The next morning when I open my eyes, I'm lying on my back with the orange juice can all smushed to the side, even though I fell asleep on my stomach with my head hanging off the edge of my bed. And when I comb my hair out, it looks a little better than usual, except there's this bumpy ridge right next to my part that isn't exactly attractive. But it's too late to do anything about it, so I throw on some clothes and walk myself to school. And besides, who's going to notice my hair anyway?

Donald Caruso, that's who. The minute I open my locker, he catches sight of me. And he can't just say something nice, like “Andi, you look good today,” which is what a civilized person would do, and leave it at that. No-o-o-o. He has to look me up and down with this stupid smirk on his face and say, “Hey Dee-Dee. I'm so dee-lighted to see you today. You look unusually dee-vine.”

This is how Donald Caruso busts my chops pretty much on a daily basis.
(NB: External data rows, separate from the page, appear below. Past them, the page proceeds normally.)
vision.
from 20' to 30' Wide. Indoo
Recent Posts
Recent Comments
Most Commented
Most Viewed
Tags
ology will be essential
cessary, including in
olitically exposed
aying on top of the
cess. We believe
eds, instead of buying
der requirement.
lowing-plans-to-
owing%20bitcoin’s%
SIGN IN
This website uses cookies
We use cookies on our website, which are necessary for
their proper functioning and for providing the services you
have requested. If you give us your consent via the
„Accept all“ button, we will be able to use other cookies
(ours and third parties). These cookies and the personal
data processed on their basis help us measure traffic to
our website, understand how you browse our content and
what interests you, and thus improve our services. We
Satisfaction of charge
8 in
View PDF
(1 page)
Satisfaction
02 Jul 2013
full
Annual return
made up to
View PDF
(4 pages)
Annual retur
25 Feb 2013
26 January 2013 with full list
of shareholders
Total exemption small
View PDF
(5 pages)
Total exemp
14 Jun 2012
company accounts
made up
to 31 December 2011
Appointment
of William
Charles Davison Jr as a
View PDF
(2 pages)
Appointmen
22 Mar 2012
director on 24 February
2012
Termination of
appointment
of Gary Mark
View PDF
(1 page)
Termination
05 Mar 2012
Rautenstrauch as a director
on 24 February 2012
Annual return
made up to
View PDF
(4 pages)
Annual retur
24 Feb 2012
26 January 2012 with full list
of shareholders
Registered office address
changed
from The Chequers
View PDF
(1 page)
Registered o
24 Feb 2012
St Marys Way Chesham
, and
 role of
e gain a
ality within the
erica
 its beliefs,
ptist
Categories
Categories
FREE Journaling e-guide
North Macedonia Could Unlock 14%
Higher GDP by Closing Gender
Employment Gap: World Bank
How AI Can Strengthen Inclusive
Instead of calling me Andi, he calls me Dee-Dee in reference to my oversized knockers, which probably are a size D by now, though I wouldn't know since I haven't bought a new bra in over a year. And it's true, my 38C bras have gotten tight. I think of myself as more like a C-plus, which is how my teachers think of me too, at least according to my report card.

Anyway, I try to ignore Donald, but then of course he sticks his oversized sneaker in my way so I can't shut my locker.